Dans le débat sur les contrats aidés, et pour sortir du registre des seules déclarations générales, j’ai voulu sur France Info ce matin pointer deux contradictions dans le discours du Gouvernement et poser un constat sur lequel nous retrouver toutes et tous.
D’abord, le Gouvernement reproche aux collectivités d’avoir recours à des contrats aidés, en les qualifiant d’emplois subventionnés et en disant que si le besoin existe, il faut créer un emploi pérenne. Or, c’est l’Etat qui – au fil du temps et depuis longtemps – impose aux collectivités de prendre en charge plus de services (comme les temps périscolaires) avec moins de moyens et en leur reprochant de ne pas assez maitriser leur masse salariale. Comment s »étonner du recours à ces outils de financement d’emplois d’insertion?

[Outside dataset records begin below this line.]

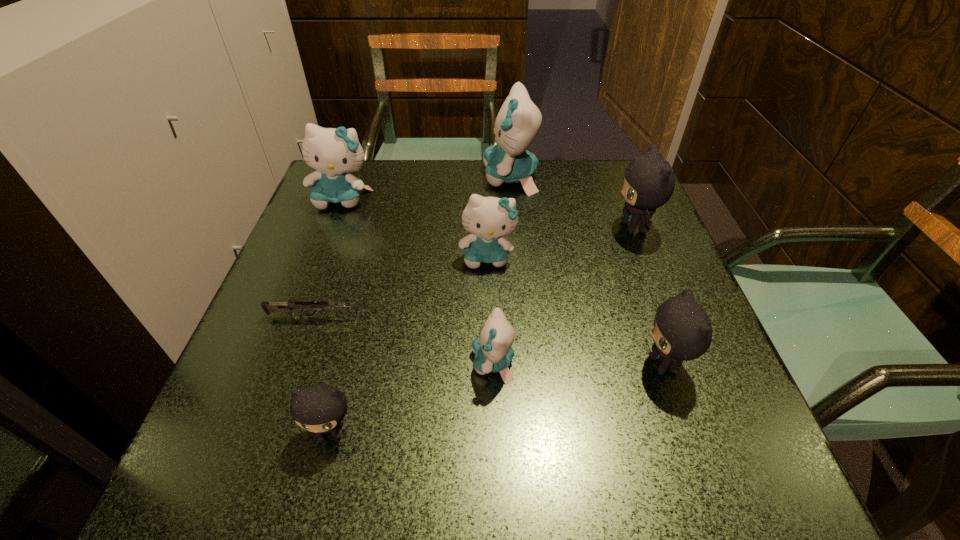
The height and width of the screenshot is (540, 960). Find the location of `the tallest kitten`. the tallest kitten is located at coordinates (517, 124).

At what (x,y) coordinates should I click in order to perform the action: click on the biggest blue kitten. Please return your answer as a coordinate pair (x, y). This screenshot has height=540, width=960. Looking at the image, I should click on (517, 124).

Where is `the third smallest blue kitten`? the third smallest blue kitten is located at coordinates (333, 152).

Identify the location of the biggest gray kitten. Image resolution: width=960 pixels, height=540 pixels. pos(649,181).

Identify the location of the second nearest blue kitten. This screenshot has height=540, width=960. (488, 219).

This screenshot has height=540, width=960. What are the coordinates of `the second biggest gray kitten` in the screenshot? It's located at (682, 330).

At what (x,y) coordinates should I click in order to perform the action: click on the smallest blue kitten. Please return your answer as a coordinate pair (x, y). The image size is (960, 540). Looking at the image, I should click on (493, 353).

Locate an element on the screen. The width and height of the screenshot is (960, 540). the leftmost gray kitten is located at coordinates [x=320, y=408].

Identify the location of the nearest kitten. (320, 408).

Find the location of a particular element. Image resolution: width=960 pixels, height=540 pixels. gun is located at coordinates (287, 308).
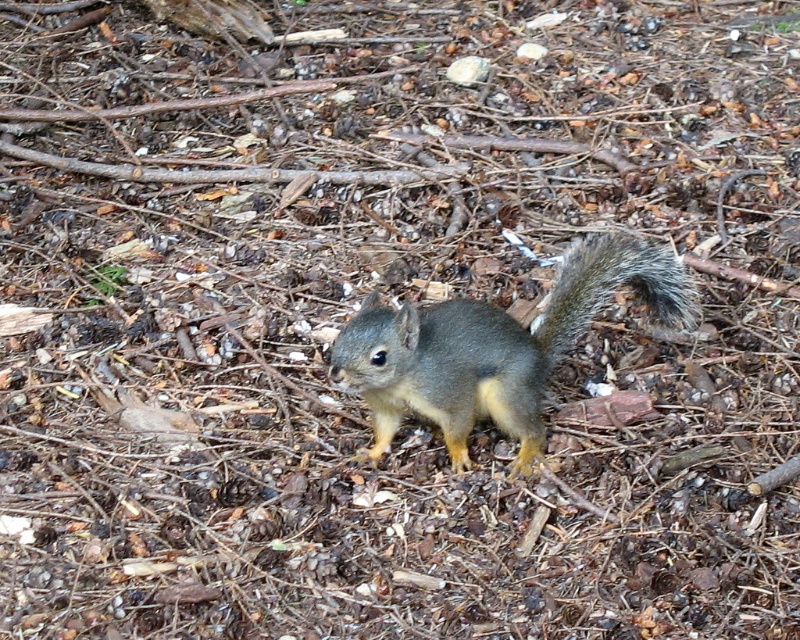
You are a hiker who has spotted a shiny gray squirrel at center. You want to take a photo of it without disturbing it. If you stay 5 feet away, will you be able to get a clear shot?

The shiny gray squirrel at center is 4.77 feet away from you, so staying 5 feet away would be slightly further than the distance to the squirrel. However, since the squirrel is at center, you might need to adjust your position to ensure it stays in frame. Alternatively, you could move closer to within 4.77 feet for a clearer shot without disturbing it.

You are a photographer trying to capture the squirrel in the image. You notice two points marked on the forest floor. The first point is at coordinate point(x=522, y=356) and the second is at point(x=564, y=337). If you want to place a camera closer to the squirrel without blocking the view of the second point, which coordinate should you choose?

You should choose point(x=522, y=356) because it is in front of point(x=564, y=337), so placing the camera there would keep it closer to the squirrel while avoiding blocking the view of the second point.

You are a photographer aiming to capture the shiny gray squirrel at center and its fuzzy brown tail at center in a single shot. Since the squirrel is moving, you need to focus on the area where both are visible. Based on their positions, where should you point your camera?

You should point your camera at the center of the image where the shiny gray squirrel at center is located because the fuzzy brown tail at center is positioned above it, ensuring both are visible in the same frame.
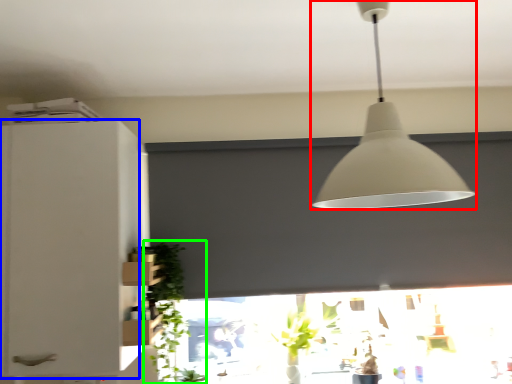
Question: Based on their relative distances, which object is nearer to lamp (highlighted by a red box)? Choose from cabinetry (highlighted by a blue box) and plant (highlighted by a green box).

Choices:
 (A) cabinetry
 (B) plant

Answer: (A)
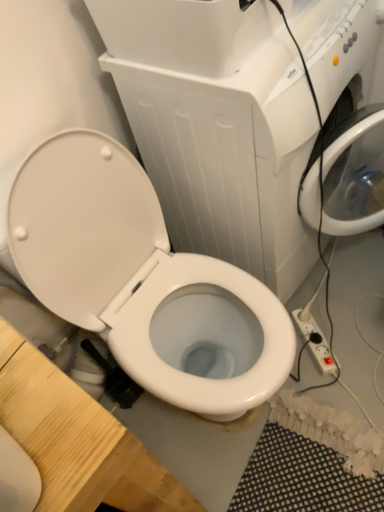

Ensuite, quand on prend connaissance des secteurs qui restent prioritaires comme la sécurité ou l’Education Nationale, et nous en sommes d’accord, cela signifie que le même Etat, qui reproche aux collectivités d’avoir recours à ce mode de financement des emplois, permettra à ses seules administrations centrales d’y avoir recours. Comme si la maitrise de la masse salariale de ces ministères par ce moyen étaient acceptable pour eux et pas pour les collectivités.


Enfin, un constat peut être partagé. Les emplois aidés existent depuis plus de trente ans et ils permettent avant tout le retour à l’emploi de personnes éloignées du monde du travail, ils ont aussi permis de solvabiliser des employeurs, tant des associations que des petites collectivités, qui n’auraient jamais eu et n’ont toujours pas les moyens de créer ces emplois dans le cadre du droit commun. C’est en réalité un modèle économique qui s’est installé, y compris avec l’objectif d’offrir des services en atténuant largement leur coût pour l’usager final dans le secteur public comme associatif. C’est le cas en matière de garderie, de sports ou d’accès à la culture, comme pour la recherche du plus faible « reste à charge » pour les persones âgées en établiseement. Cela renvoie d’ailleurs au débat sur le partage des coûts entre l’usager et le contribuable. Si ce constat est partagé, cela signifie que l’extinction ou la réduction m
assive d’un tel dispositif ne peut être ni brutale ni précipitée.